I have a friend from Minnesota who recommends taking time at the end of each day to recount at least three things we are thankful for that day. She says it helps her focus on the positives in her life and reduces the stress that she so often feels at the end of the day.
Farming is a stressful job. But what other job would enable you to always have your family around? Working together as a family and supporting each other is really a blessing.
I am not so naïve to think it is all sunshine and roses. But when there are disagreements and difficult times, I find that working together to find solutions is a blessing.
I had a real eye-opener the other day. We had a college student as our server in one of our favorite restaurants. He said that he had five papers due in about a week.
We returned a few days later. I asked him how he was making out on his papers. He smiled and admitted that he still hadn’t even started. They weren’t research papers, just “reflections,” he said.
That conversation reminded me that when I am talking to you, I am sharing reflections. It doesn’t take that much time to write. It’s the commitment to sitting down and doing it that takes time.
I really like to share with all of you what is going on in my life and in agriculture around us. With that said, I’ve noticed that the holidays will be here very soon.
When I was 8, we moved closer to my dad’s family. From that time on, we had Thanksgiving at my grandparents’ house, Christmas at our house and New Year’s Day dinner at my uncle’s house. There were only three children: my sister, my cousin and me. We didn’t get together very often, so the holidays were a real treat.

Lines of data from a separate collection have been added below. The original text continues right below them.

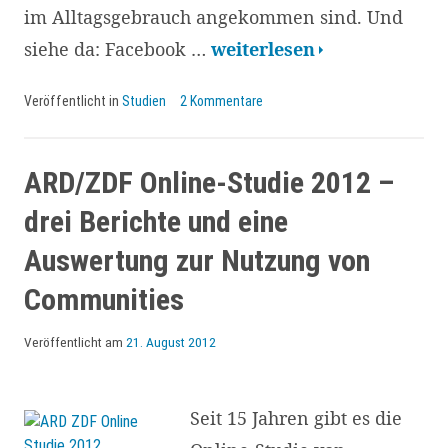
im Alltagsgebrauch angekommen sind. Und
Social
siehe da: Facebook …
weiterlesen
Media
Veröffentlicht in
Studien
2 Kommentare
in
der
Schweiz:
ARD/ZDF Online-Studie 2012 –
Resultate
drei Berichte und eine
der
Auswertung zur Nutzung von
Online
Communities
Befragung
Veröffentlicht am
21. August 2012
Seit 15 Jahren gibt es die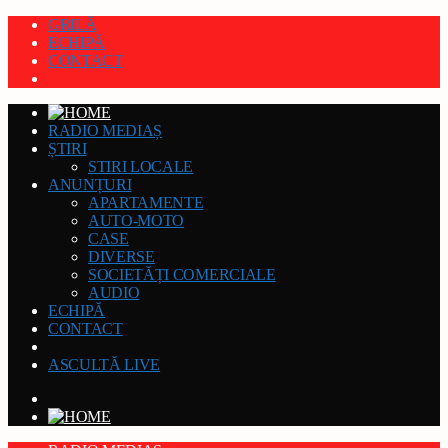
GRILĂ
ECHIPĂ
CONTACT
RADIO MEDIAȘ
ȘTIRI
STIRI LOCALE
ANUNȚURI
APARTAMENTE
AUTO-MOTO
CASE
DIVERSE
SOCIETĂȚI COMERCIALE
AUDIO
ECHIPĂ
CONTACT
ASCULTĂ LIVE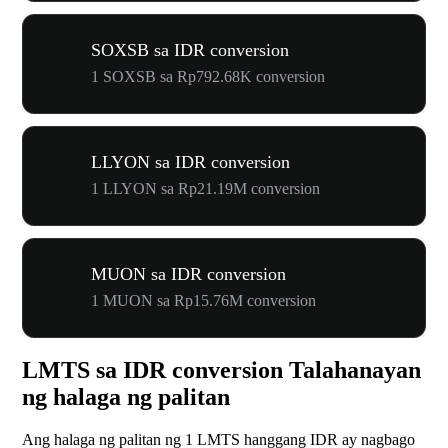
SOXSB sa IDR conversion
1 SOXSB sa Rp792.68K conversion
LLYON sa IDR conversion
1 LLYON sa Rp21.19M conversion
MUON sa IDR conversion
1 MUON sa Rp15.76M conversion
LMTS sa IDR conversion Talahanayan
ng halaga ng palitan
Ang halaga ng palitan ng 1 LMTS hanggang IDR ay nagbago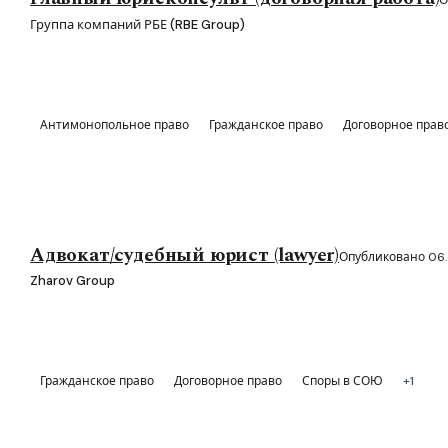
Группа компаний РБЕ (RBE Group)
Антимонопольное право
Гражданское право
Договорное прав
Адвокат/судебный юрист (lawyer)
Опубликовано 06
Zharov Group
Гражданское право
Договорное право
Споры в СОЮ
+1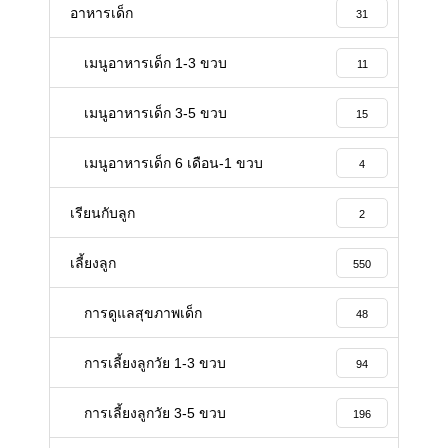
อาหารเด็ก
31
เมนูอาหารเด็ก 1-3 ขวบ
11
เมนูอาหารเด็ก 3-5 ขวบ
15
เมนูอาหารเด็ก 6 เดือน-1 ขวบ
4
เรียนกับลูก
2
เลี้ยงลูก
550
การดูแลสุขภาพเด็ก
48
การเลี้ยงลูกวัย 1-3 ขวบ
94
การเลี้ยงลูกวัย 3-5 ขวบ
196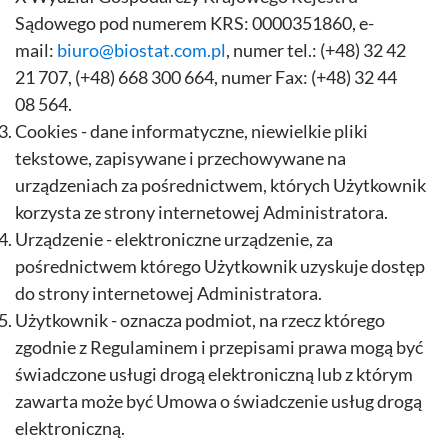
Sądowego pod numerem KRS: 0000351860, e-
mail:
biuro@biostat.com.pl
, numer tel.: (+48) 32 42
21 707, (+48) 668 300 664, numer Fax: (+48) 32 44
08 564.
Cookies - dane informatyczne, niewielkie pliki
tekstowe, zapisywane i przechowywane na
urządzeniach za pośrednictwem, których Użytkownik
korzysta ze strony internetowej Administratora.
Urządzenie - elektroniczne urządzenie, za
pośrednictwem którego Użytkownik uzyskuje dostęp
do strony internetowej Administratora.
Użytkownik - oznacza podmiot, na rzecz którego
zgodnie z Regulaminem i przepisami prawa mogą być
świadczone usługi drogą elektroniczną lub z którym
zawarta może być Umowa o świadczenie usług drogą
elektroniczną.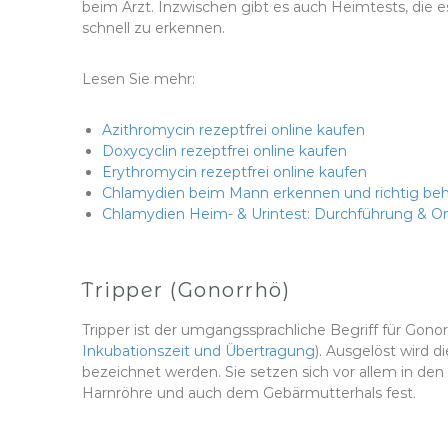
beim Arzt. Inzwischen gibt es auch Heimtests, die 
schnell zu erkennen.
Lesen Sie mehr:
Azithromycin rezeptfrei online kaufen
Doxycyclin rezeptfrei online kaufen
Erythromycin rezeptfrei online kaufen
Chlamydien beim Mann erkennen und richtig be
Chlamydien Heim- & Urintest: Durchführung & On
Tripper (Gonorrhö)
Tripper ist der umgangssprachliche Begriff für Gonor
Inkubationszeit und Übertragung
). Ausgelöst wird 
bezeichnet werden. Sie setzen sich vor allem in 
Harnröhre und auch dem Gebärmutterhals fest.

I don’t remember anything special about the food, but I do remember playing games together. When I think about us playing games or asking my grandma to play the piano, I realize that this is all before TV, so the day wasn’t filled with the Thanksgiving Day parade and football.
As teenagers, we would walk to town to the local movie theater. At that time, there were three of them. I vividly recall my cousin, who was my age, being a big Elvis fan. We went to see “Love Me Tender” one year.
Funny what things stick in the back of your mind when you get older.
What do you remember of your childhood holiday celebration? I’ve heard of families heading to the woods to get ready for the opening of deer hunting season. Other families have a Thanksgiving feast at home before the men head to hunting camp and the women plan their Christmas shopping.
Traditions are funny. We stick with things just because it is the way we always do it.
Last year, my son hosted Thanksgiving, and his adult kids wanted to know why we couldn’t have pizza for dinner. One of them didn’t like turkey.
So, my son and his wife made an array of pizza choices. We had such a good time laughing about our unusual Thanksgiving dinner. We had such a good visit, and everyone went home with pizza leftovers.
My son said that it took them about three hours the night before to make the dough and prepare the toppings. It didn’t take much time at all to put the pizzas together and bake them.
In years past, he and his wife prepared the traditional turkey dinner. That took a lot of time the day before and the day of to get ready. Pizza is a lot less stress.
But the real joy is to be with family and to share in the fellowship.
Gregg writes from western Pennsylvania. She is the Pennsylvania 2019 Outstanding Woman in Agriculture and is a past president of American Agri-Women.